Federal legislation, set to be introduced by two Democrats in Congress, would shift responsibility to the industries producing the plastic encircling the globe. The bill, being introduced by Senator Tom Udall of New Mexico and Representative Alan Lowenthal of California, is one of the most aggressive, sweeping attempts to hold the plastics industry, beverage makers and other companies financially responsible for dealing with the waste they create.

The so-called Break Free From Plastic Pollution Act is a long shot, with no Republican co-sponsors and several provisions that seem sure to be nonstarters in an election year. But the legislative effort at the federal level, even if a politically unrealistic one, shows the growing sway of environmental groups that have pushed to stem the flow of plastic waste into the ocean.

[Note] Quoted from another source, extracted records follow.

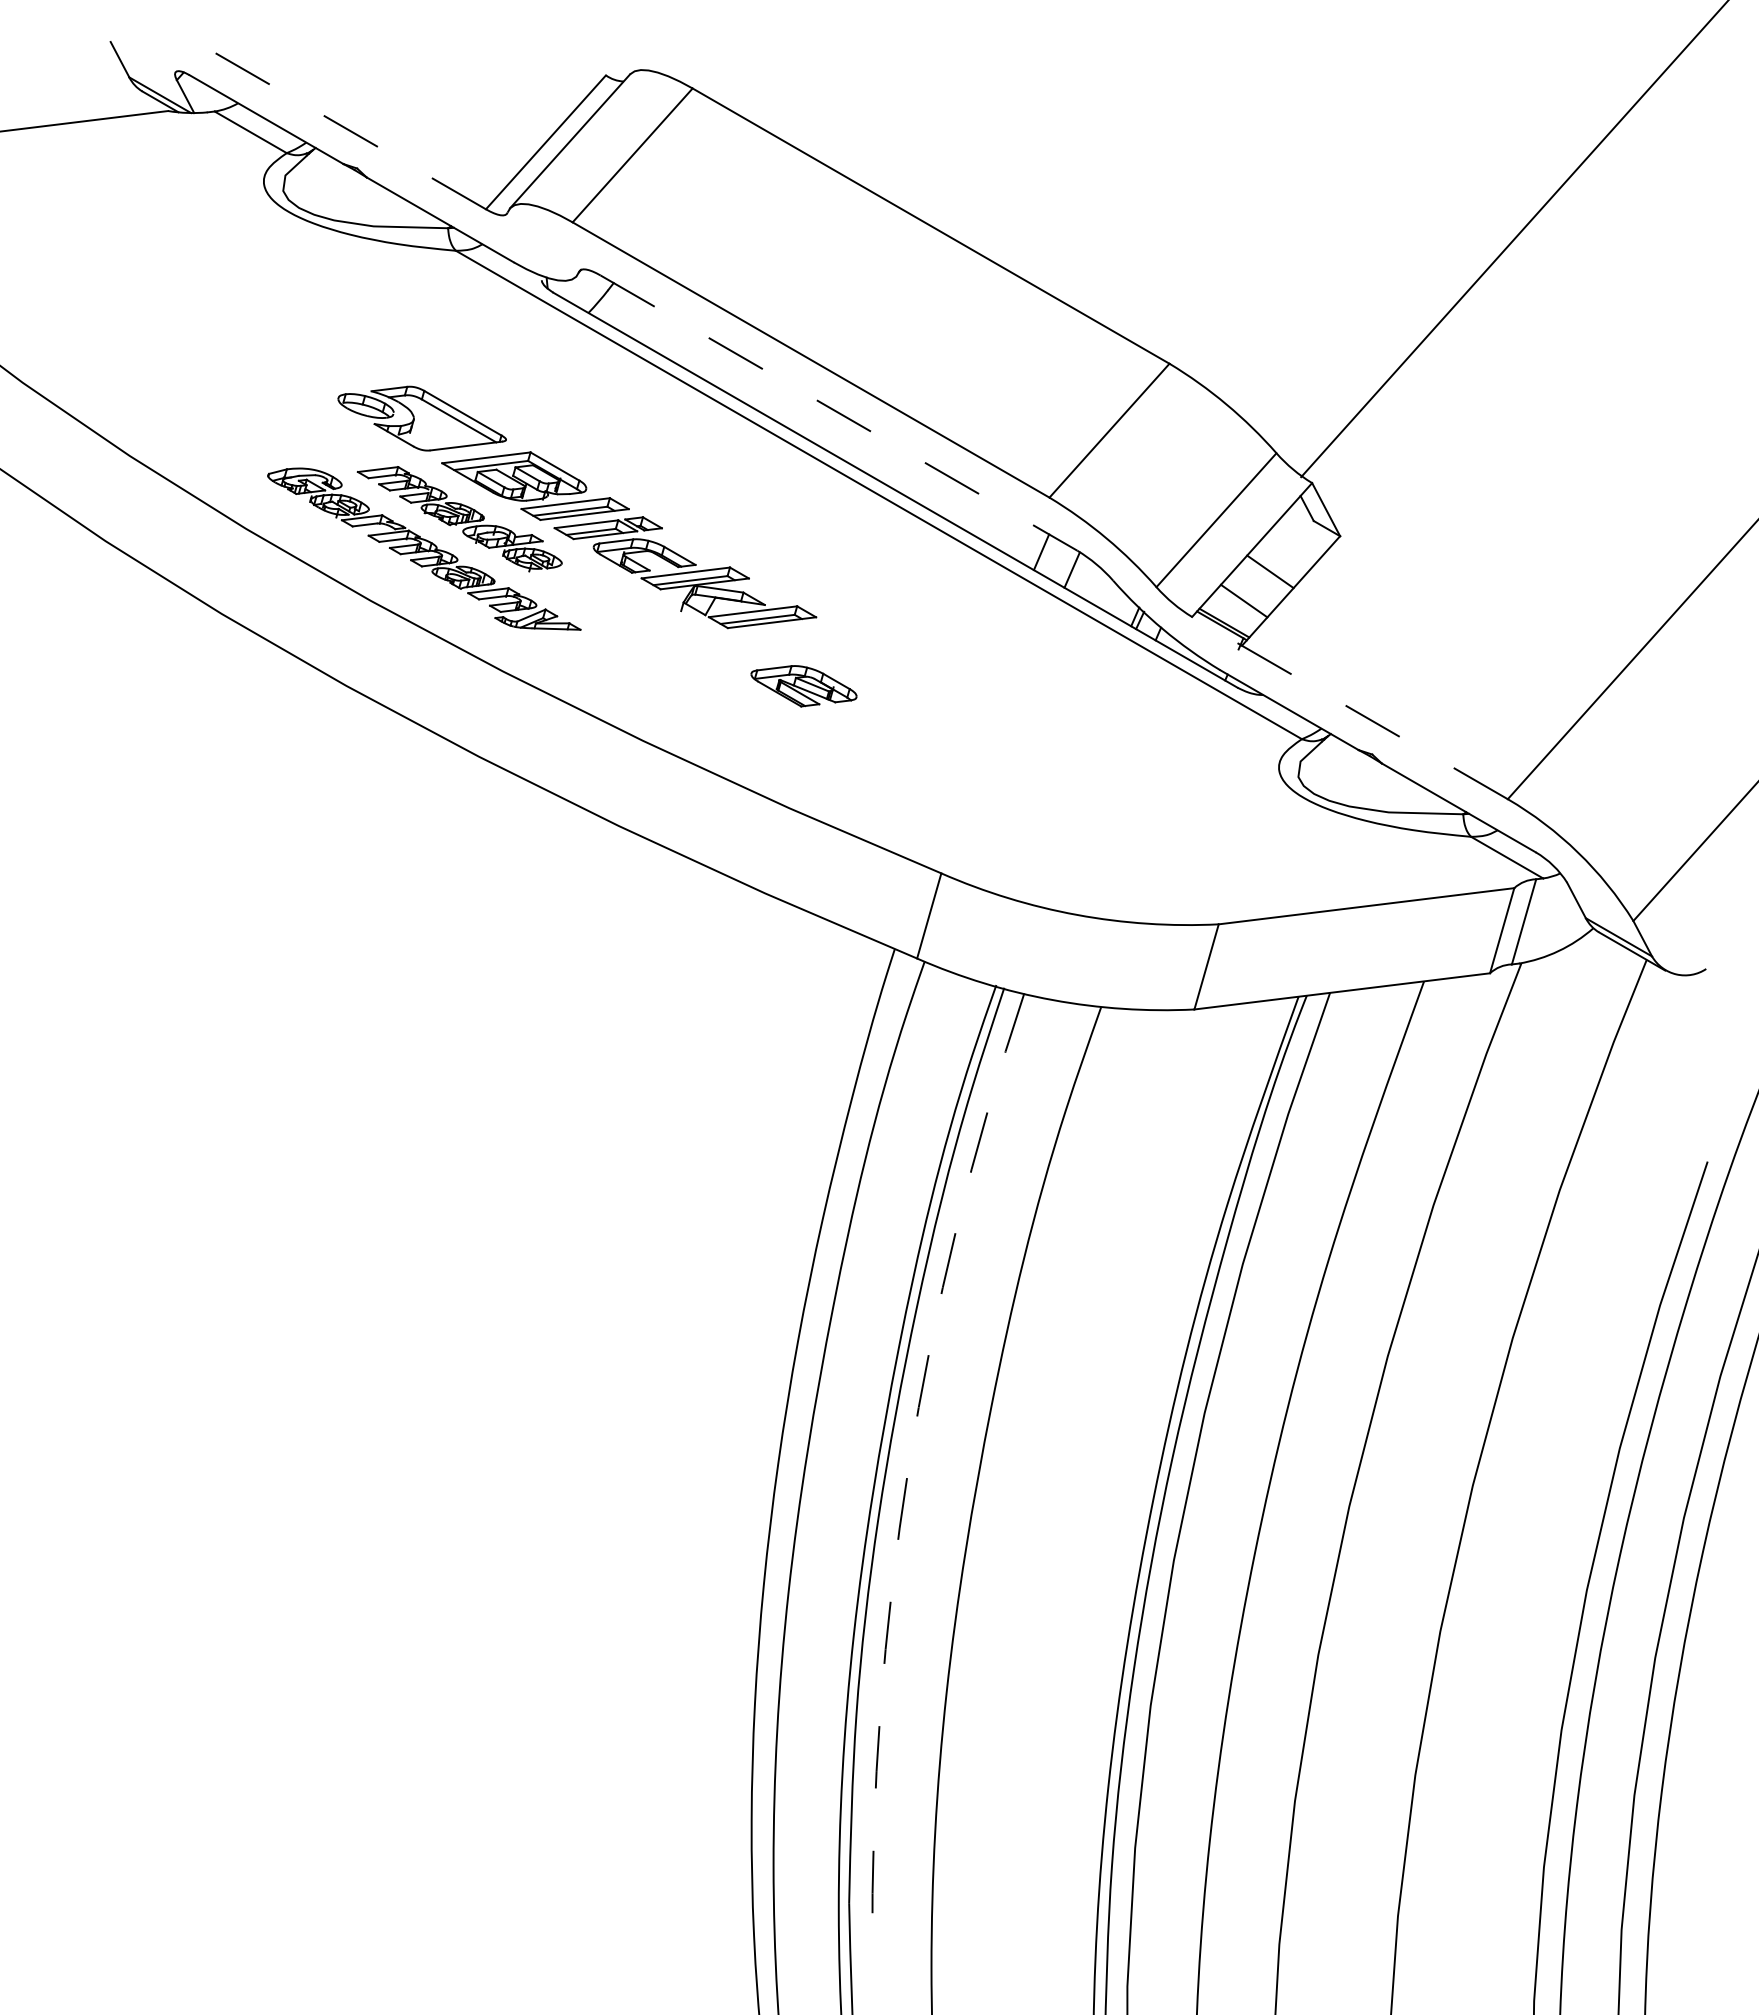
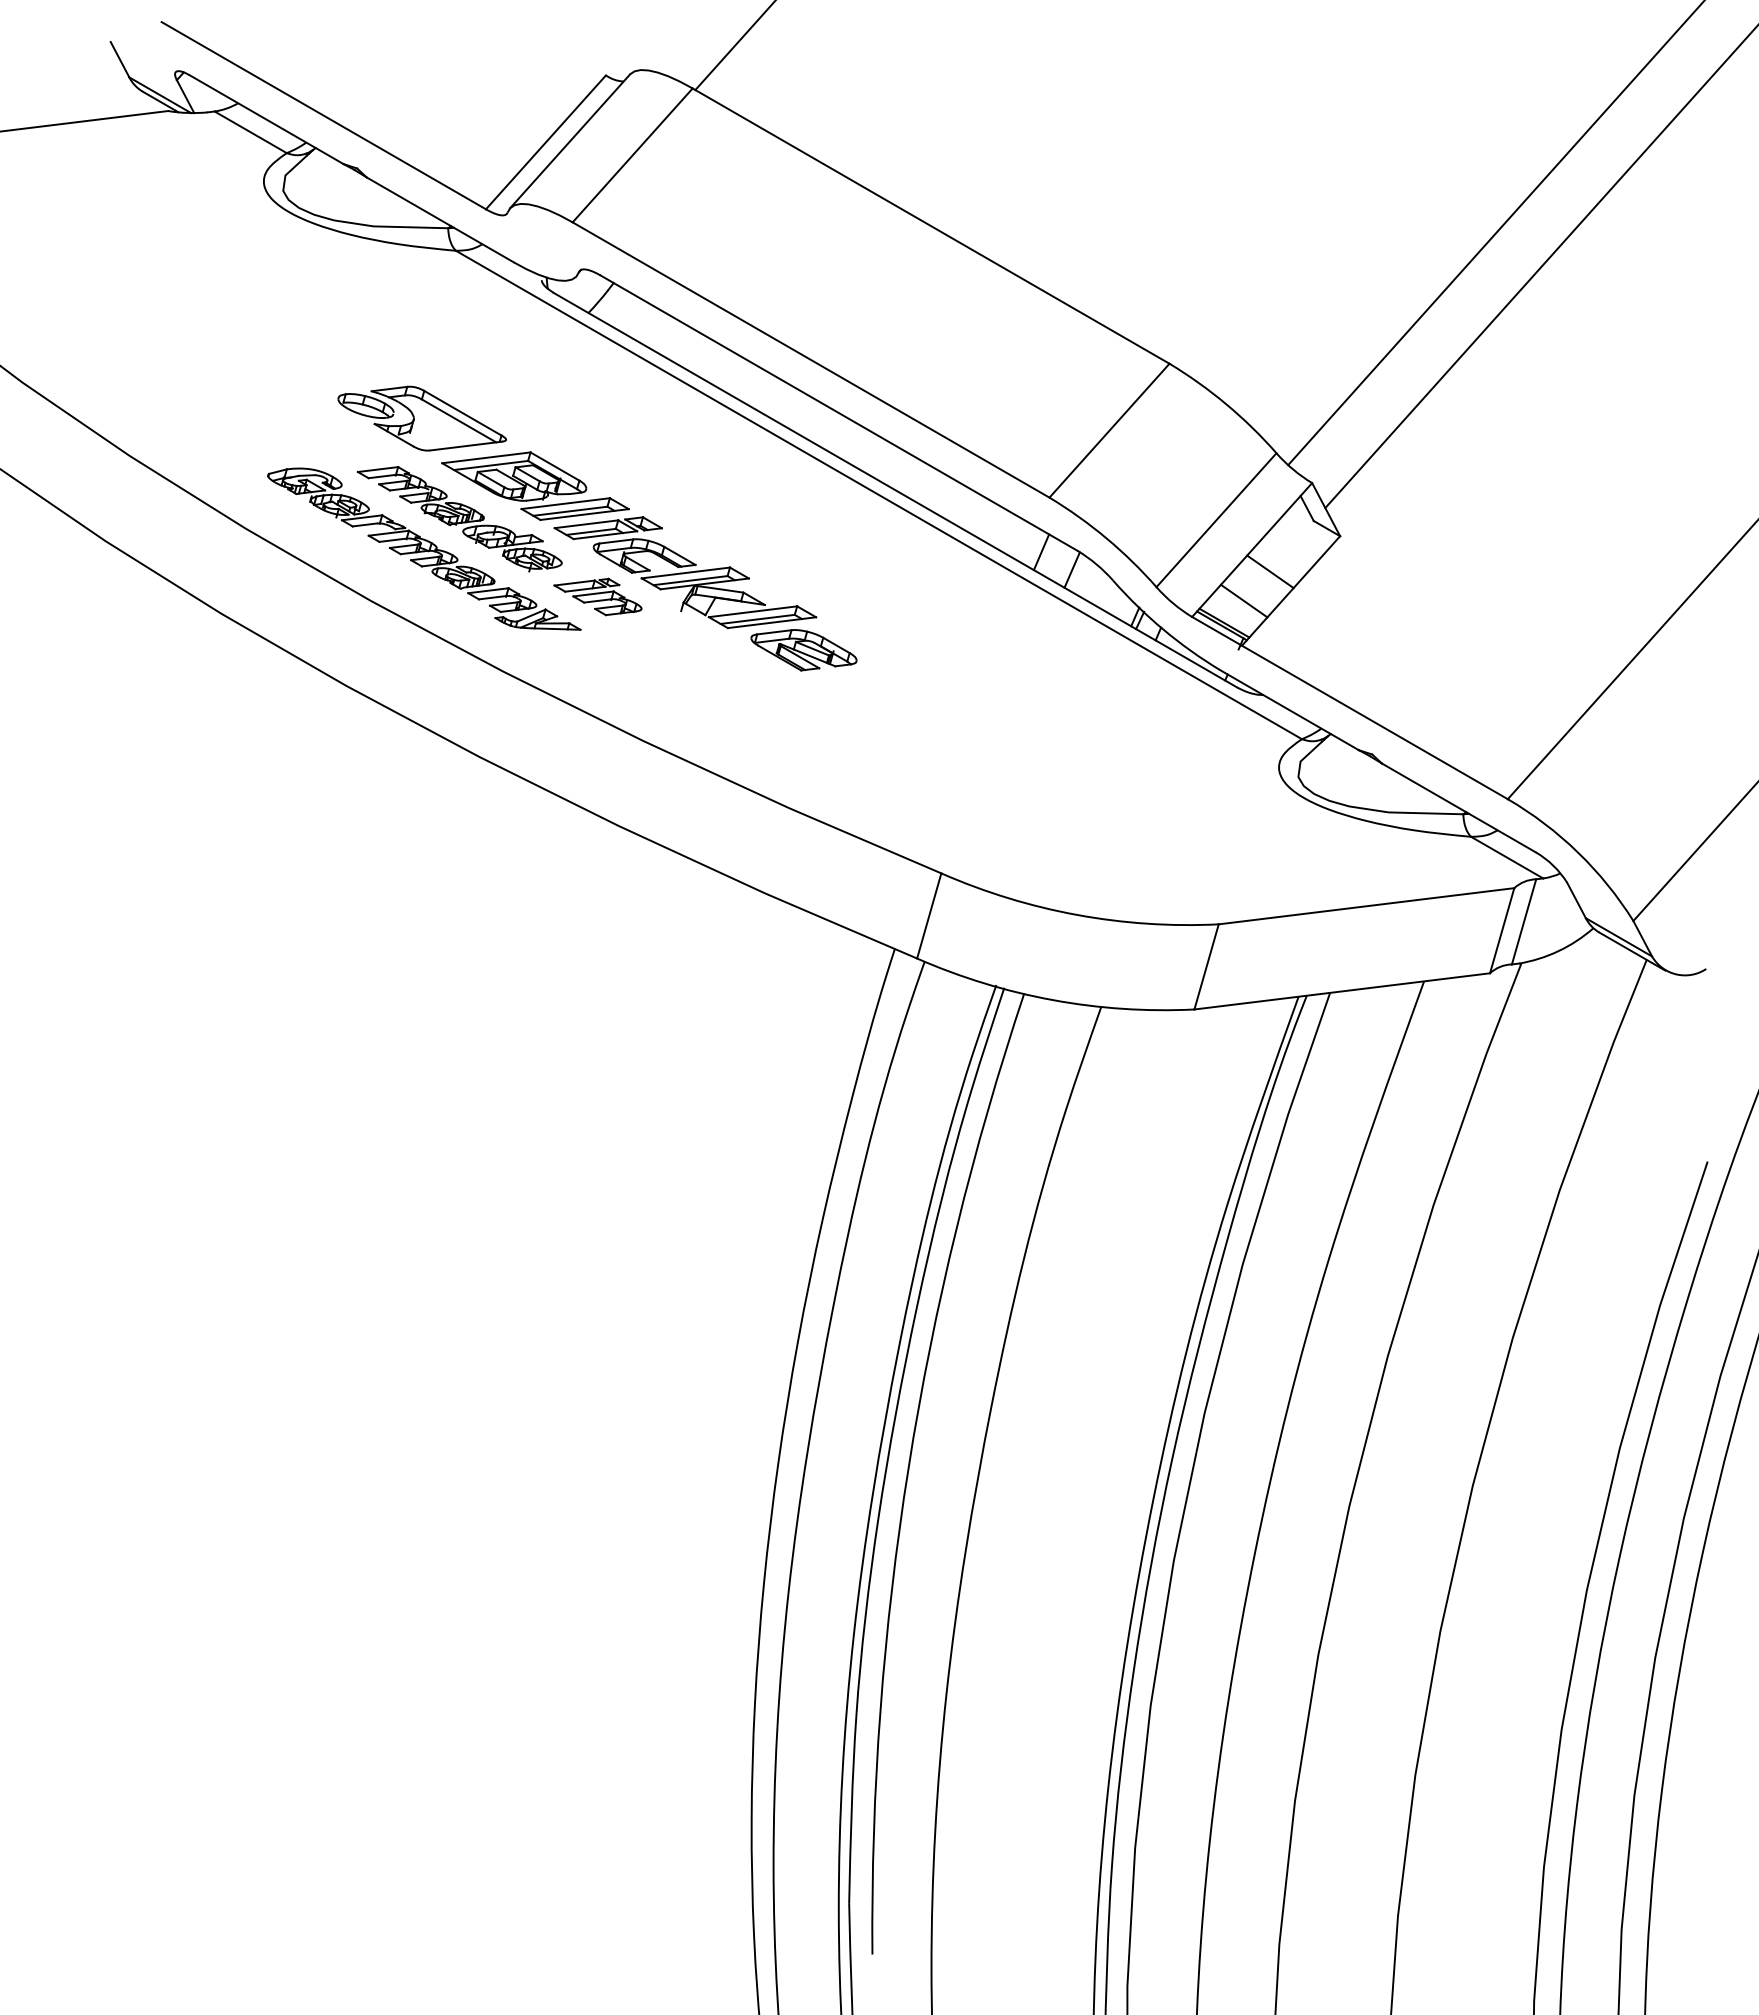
line at (734, 46): none -> present
line at (323, 115): dashed -> solid
line at (1513, 239) position: (1513, 239) -> (1495, 233)
line at (1540, 267): none -> present
line at (839, 413): dashed -> solid
part at (597, 596): none -> present
part at (803, 686) position: (803, 686) -> (803, 650)
line at (1349, 707): dashed -> solid
arc at (908, 1467): dashed -> solid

The legislation includes measures that the sponsors argue will increase the nation’s meager recycling rates, such as a national “bottle bill” that would incentivize people to return their empty soda and water bottles by providing a 10 cent refund for each bottle. It would also require companies that produce and sell food service and plastic packaging to pay for the waste collection, a burden that now falls primarily on taxpayers. “The plastics pollution crisis has reached a tipping point and the American people are fed up,” Mr. Udall said in a conference call with reporters on Monday.

The bill calls for a pause on creating new plastic producing plants, which have been a boon for the oil and gas industry and a job generator in states like Texas, Louisiana and Pennsylvania. As the supply of oil and gas swells but global demand shows signs of leveling off, plastic production is one of the fossil fuel industry’s most promising areas of growth. That dynamic is causing concern about increased greenhouse emissions and poor air quality caused by the new petrochemical plants, but it also means the oil and gas industry is poised to fight vigorously to defend its expansion. There are some provisions in the bill that could find broader support, like mandating standardized labels on recycling and composting bins to help people more effectively sort their used containers.